Being an academic exercise, the result does sound pretentious. ATM, the letter opens with: ‘This project explores the porosity of the historical record, and the legitimacy of plugging the gaps with pluralistic, proto-feminist interpretations of the past.’ Apparently I’m writing ‘an original, plausible, and historically-anchored counter-narrative’.
Cor. Who knew?
Scholarly language aside, the letter does get me closer to the nub of what exactly I think I’m writing about in the subtext, and why it matters to me at least. I will share these conclusions later; for now, I’m still nurturing them and protecting them from too public a view.
One thing that remains hard to articulate is why I feel empathy towards a protagonist whose actions were, to a modern mind, repellent and misogynistic. The non-academic version runs along the lines of: give the guy a break! He got a tough assignment and made a hash of it. Clarifying that intuitive explanation is throwing up some unexpected insights.
First, over the summer, I knew I had to ditch the second viewpoint character, even though she’s a she and this is meant to be a feminist story. I now think the reason for this is because he is the one that changes; she is a catalyst for change. And since story and change are joined at the hip, her storyline was diluting rather than enhancing his transformational encounters with female ‘others’.
Second, after living with this story for a while, it feels more creative and honest to be fully immersed in the muddled mind of a morally dubious protagonist than to retain a third person authorial neutrality. Subjectivity is fiction’s gift; best to leave objectivity to (good) journalists.
This type of pre-writing analysis isn’t something I’ve done before, even on the Bath Spa MA in the early days of The Goose Road, when I worked out the plot and character arcs during the drafting and development edit stages.

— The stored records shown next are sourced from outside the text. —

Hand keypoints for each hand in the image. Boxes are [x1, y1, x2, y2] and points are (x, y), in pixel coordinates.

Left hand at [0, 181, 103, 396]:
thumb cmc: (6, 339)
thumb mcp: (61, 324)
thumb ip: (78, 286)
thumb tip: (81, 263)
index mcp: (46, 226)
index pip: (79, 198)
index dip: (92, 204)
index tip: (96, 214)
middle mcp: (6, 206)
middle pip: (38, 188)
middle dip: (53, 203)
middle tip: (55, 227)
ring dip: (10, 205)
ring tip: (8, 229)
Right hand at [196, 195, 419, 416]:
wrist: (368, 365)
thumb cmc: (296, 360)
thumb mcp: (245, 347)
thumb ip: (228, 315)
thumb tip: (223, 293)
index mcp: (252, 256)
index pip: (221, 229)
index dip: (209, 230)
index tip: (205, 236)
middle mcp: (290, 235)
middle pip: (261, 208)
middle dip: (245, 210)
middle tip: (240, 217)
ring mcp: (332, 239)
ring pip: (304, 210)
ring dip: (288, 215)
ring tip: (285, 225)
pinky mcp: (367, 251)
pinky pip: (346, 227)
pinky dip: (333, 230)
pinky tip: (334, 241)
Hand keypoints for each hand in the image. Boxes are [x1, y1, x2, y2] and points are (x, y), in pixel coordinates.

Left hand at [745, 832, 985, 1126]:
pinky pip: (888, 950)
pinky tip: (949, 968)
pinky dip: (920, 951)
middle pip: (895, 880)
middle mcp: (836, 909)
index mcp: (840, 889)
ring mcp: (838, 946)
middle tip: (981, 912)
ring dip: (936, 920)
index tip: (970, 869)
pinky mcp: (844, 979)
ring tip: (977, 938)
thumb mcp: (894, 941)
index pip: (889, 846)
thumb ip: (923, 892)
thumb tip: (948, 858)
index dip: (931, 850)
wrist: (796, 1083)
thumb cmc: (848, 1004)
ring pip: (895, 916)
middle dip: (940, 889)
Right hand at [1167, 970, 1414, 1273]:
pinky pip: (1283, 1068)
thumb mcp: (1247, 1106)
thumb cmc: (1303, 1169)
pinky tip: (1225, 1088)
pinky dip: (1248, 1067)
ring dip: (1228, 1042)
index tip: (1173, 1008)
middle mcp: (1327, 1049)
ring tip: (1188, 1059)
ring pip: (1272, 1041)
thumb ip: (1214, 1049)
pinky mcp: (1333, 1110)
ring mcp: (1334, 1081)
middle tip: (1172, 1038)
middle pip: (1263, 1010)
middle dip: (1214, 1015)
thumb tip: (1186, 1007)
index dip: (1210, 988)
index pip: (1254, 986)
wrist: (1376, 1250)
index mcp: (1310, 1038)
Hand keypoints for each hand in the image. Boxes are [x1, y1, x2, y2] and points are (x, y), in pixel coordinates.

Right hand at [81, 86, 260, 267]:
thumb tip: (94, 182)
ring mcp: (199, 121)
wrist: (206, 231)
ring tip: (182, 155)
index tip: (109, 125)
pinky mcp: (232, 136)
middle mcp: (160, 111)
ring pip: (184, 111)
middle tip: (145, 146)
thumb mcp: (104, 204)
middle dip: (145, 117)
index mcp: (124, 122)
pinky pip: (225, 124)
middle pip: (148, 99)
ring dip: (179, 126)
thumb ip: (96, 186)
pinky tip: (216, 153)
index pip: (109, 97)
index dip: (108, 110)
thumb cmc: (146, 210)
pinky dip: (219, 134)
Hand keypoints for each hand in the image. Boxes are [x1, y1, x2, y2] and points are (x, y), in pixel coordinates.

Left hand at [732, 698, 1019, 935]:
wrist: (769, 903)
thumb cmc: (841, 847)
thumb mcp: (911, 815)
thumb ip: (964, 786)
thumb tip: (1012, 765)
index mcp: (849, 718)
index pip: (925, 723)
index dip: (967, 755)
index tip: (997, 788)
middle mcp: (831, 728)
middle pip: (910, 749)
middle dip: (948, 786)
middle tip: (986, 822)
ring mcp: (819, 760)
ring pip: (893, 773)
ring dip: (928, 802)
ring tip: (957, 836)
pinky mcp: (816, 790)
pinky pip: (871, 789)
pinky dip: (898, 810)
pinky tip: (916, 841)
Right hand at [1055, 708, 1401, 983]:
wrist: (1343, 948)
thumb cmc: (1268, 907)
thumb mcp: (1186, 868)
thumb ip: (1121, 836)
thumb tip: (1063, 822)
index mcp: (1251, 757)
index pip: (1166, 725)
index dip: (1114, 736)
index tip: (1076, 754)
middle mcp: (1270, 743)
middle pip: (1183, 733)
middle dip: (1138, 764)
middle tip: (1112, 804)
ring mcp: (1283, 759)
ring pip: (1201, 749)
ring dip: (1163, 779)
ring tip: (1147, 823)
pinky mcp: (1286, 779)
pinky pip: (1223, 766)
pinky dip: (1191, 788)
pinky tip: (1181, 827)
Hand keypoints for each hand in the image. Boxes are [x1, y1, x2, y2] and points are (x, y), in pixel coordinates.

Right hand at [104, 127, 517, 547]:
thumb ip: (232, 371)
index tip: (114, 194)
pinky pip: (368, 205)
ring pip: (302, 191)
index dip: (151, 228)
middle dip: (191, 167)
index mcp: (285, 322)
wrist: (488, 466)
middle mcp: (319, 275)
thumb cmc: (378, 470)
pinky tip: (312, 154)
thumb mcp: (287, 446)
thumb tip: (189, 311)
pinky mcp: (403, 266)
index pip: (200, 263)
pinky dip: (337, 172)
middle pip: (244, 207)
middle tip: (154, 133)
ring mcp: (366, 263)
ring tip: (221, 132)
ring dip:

The bigger questions were there – where does the story fit within its genre; why is this my story to tell; what original thing is it saying; is that a true and worthwhile thing to say? – but they were mostly discussed in blogs written to coincide with publication.
In his masterclasses on Russian short stories in A Swim in a Pond in the Rain, George Saunders quotes Milan Kundera advising writers to ‘listen to the wisdom of the story’ which, he says, should be greater than the (conscious) wisdom of the writer. Hopefully, with the luxury of time, one can listen to a story before it’s written.